▶ **Chart analysis data**:
=== Begin Enclosure ===
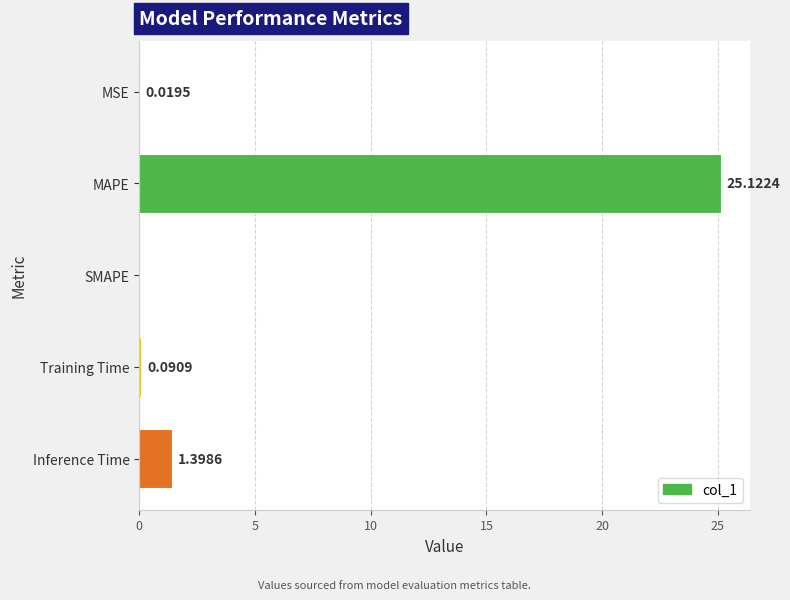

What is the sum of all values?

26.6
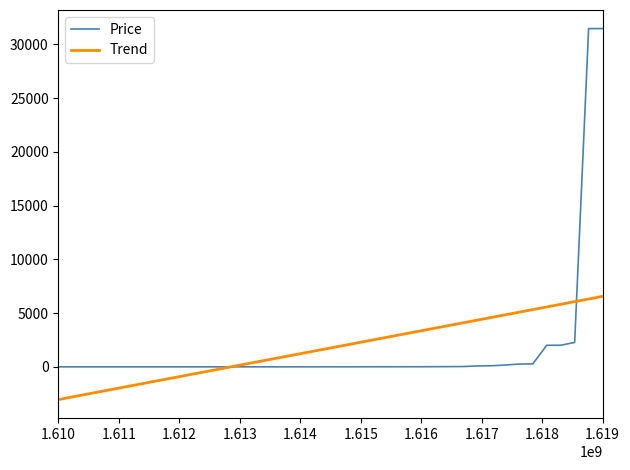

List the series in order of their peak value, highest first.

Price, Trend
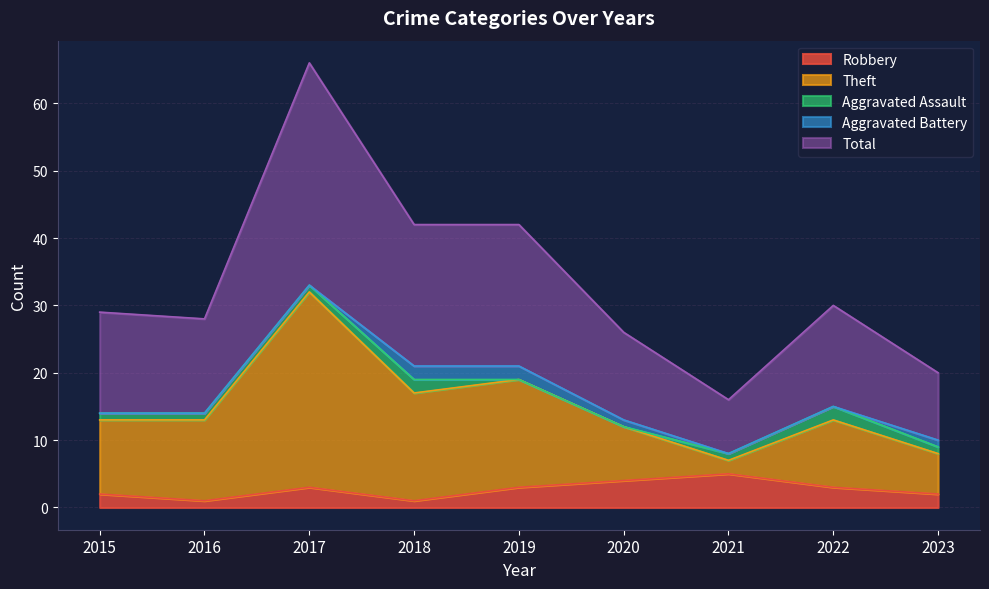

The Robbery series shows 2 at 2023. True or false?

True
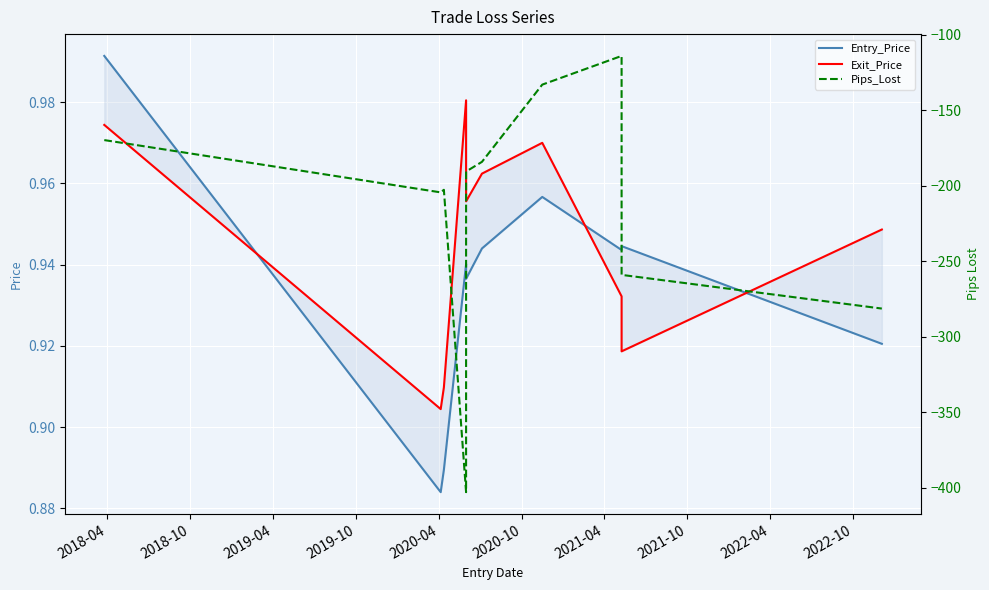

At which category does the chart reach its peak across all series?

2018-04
=== End Enclosure ===
▶ **Exercise prompt**: Express the lines above as a JSON list of strings, one per line, skipping blank lines and omitting the pictures.

▶ **Solution to this problem**:
[
  "What is the sum of all values?",
  "26.6",
  "List the series in order of their peak value, highest first.",
  "Price, Trend",
  "The Robbery series shows 2 at 2023. True or false?",
  "True",
  "At which category does the chart reach its peak across all series?",
  "2018-04"
]